DESCRIPTION OF THE TASK
Revise the passage on the Dunwalke Lecture from the words "Loyola University New Orleans has" through the words "Institute of America.", putting "speaker" in place of "presenter". Start with the sentence containing "Loyola University New Orleans has" and end after "Institute of America.".

DOCUMENT SEGMENT
Loyola University New Orleans has been chosen as the host site of this year’s prestigious Dunwalke Lecture in archaeology. Chosen by the Archaeological Institute of America lecture program committee, the series features speakers who present on current trends in archeology. This year’s presenter is Dr. Michael Hoff, professor of art history from the University of Nebraska-Lincoln.

The free lecture, “Pirates and Romans: Cities of the Rough Cilicia Coast,” takes place Tuesday, Oct. 6, at 8 p.m., in Miller Hall, Room 114, and is presented by the Classical Studies Program in the College of Humanities and Natural Sciences at Loyola University New Orleans and the New Orleans chapter of the Archaeological Institute of America.

The presentation will highlight the work of the Rough Cilicia Archaeological Research Project, which documents ancient Cilicia communities by studying their urban planning and architecture to gain an understanding of land use and urban needs during the Roman Empire. Ancient sites that will be disucssed include Selinus, Lamos, Juliosebaste and Antiocheia ad Cragum.

“At the end of the Hellenistic period, the south-central coast of Asia Minor, known today as Turkey, was the base of operations for pirates who preyed upon merchant vessels operating in the regions between Italy and the Levant,” said Connie Rodriguez, associate professor of languages and director of the classical studies program at Loyola. “After the Romans rid the area of the pirate threat, cities began to spread at a rapid pace up and down the coast of the province of Rough Cilicia.”

“Although these cities are still visible today, few of these urban areas have been studied or even explored by archaeologists,” said Rodriguez.

In the presentation, Hoff will pay particular attention to the city of Antiocheia, where he is currently excavating a Roman imperial temple.

The Clarence and Anne Dillon Dunwalke Trust, which supports a number of projects sponsored by various cultural institutions in the U.S., donated funds for the establishment of an endowed lectureship in honor of Clarence and Anne Dillon Dunwalke in 2000.

COLLECTED MATERIAL
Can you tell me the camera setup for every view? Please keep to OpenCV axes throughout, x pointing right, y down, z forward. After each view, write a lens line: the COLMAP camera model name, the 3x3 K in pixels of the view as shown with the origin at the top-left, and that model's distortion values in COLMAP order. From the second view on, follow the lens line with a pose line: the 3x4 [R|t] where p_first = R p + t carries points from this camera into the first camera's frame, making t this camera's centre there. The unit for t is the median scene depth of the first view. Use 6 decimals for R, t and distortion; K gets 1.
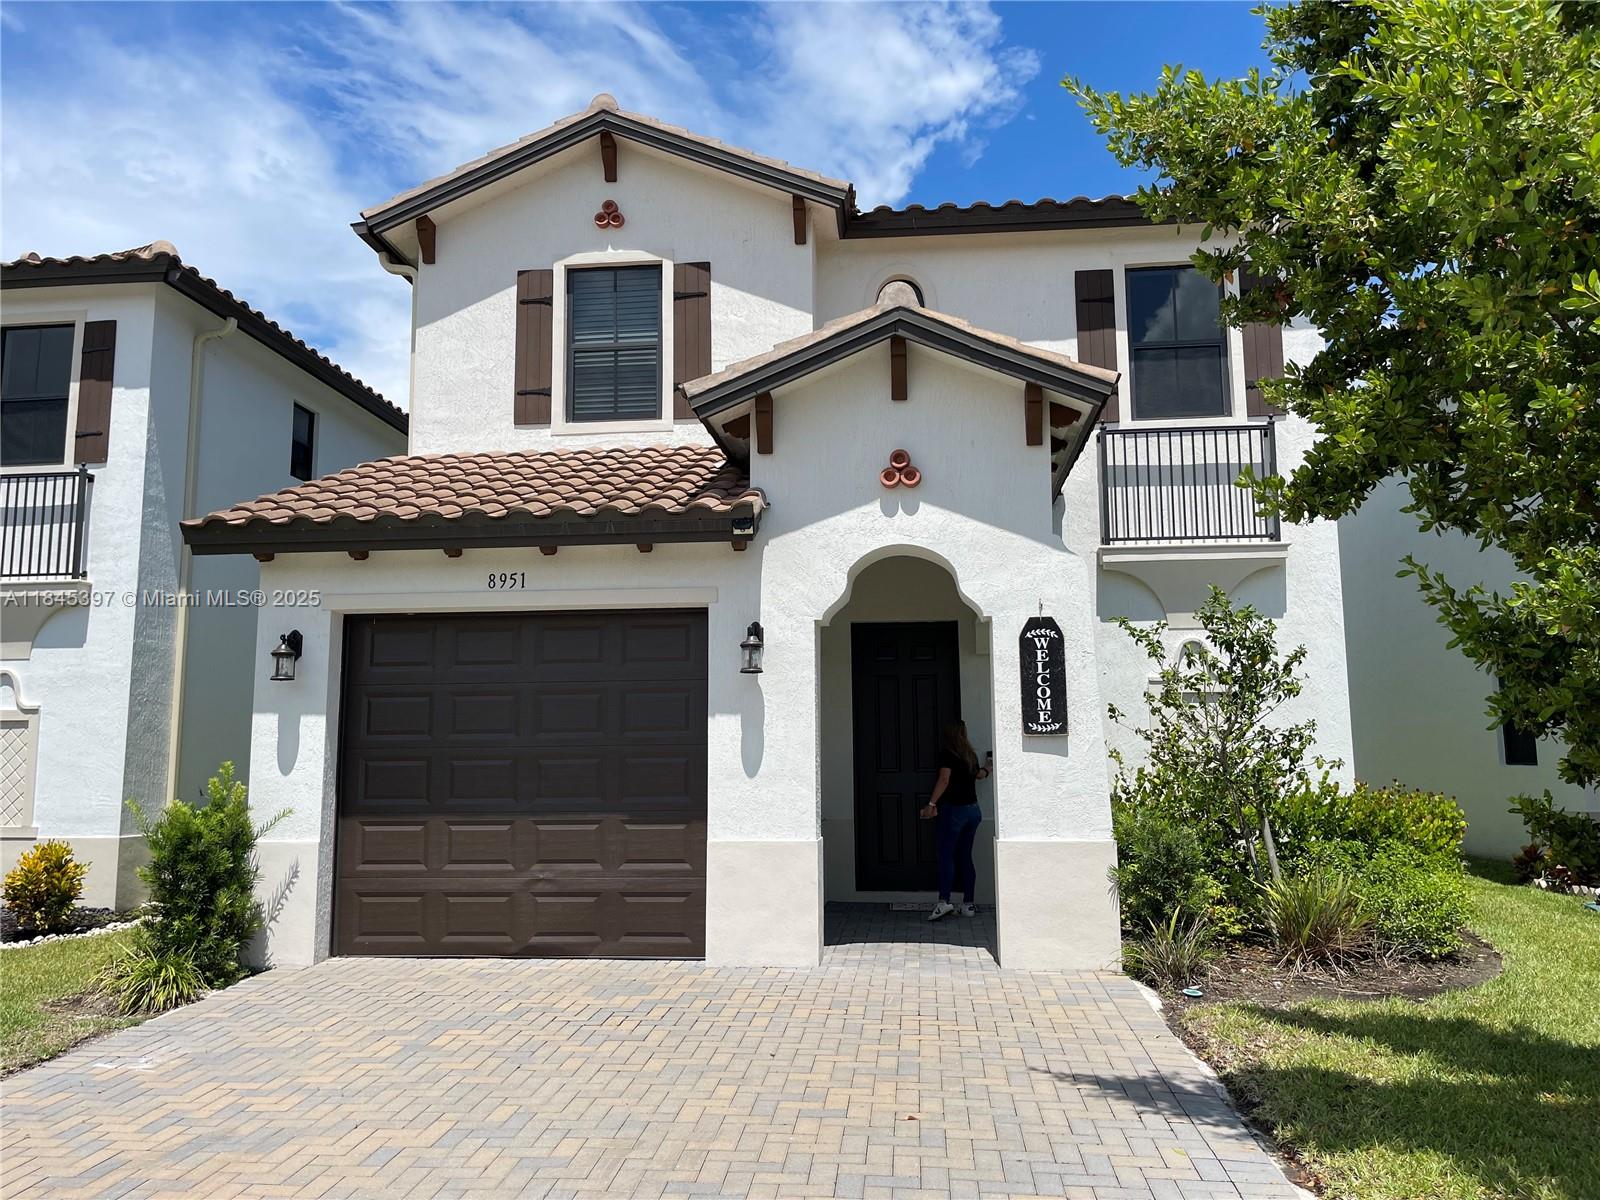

WORKED SOLUTION
Loyola University New Orleans has been chosen as the host site of this year’s prestigious Dunwalke Lecture in archaeology. Chosen by the Archaeological Institute of America lecture program committee, the series features speakers who present on current trends in archeology. This year’s speaker is Dr. Michael Hoff, professor of art history from the University of Nebraska-Lincoln.

The free lecture, “Pirates and Romans: Cities of the Rough Cilicia Coast,” takes place Tuesday, Oct. 6, at 8 p.m., in Miller Hall, Room 114, and is presented by the Classical Studies Program in the College of Humanities and Natural Sciences at Loyola University New Orleans and the New Orleans chapter of the Archaeological Institute of America.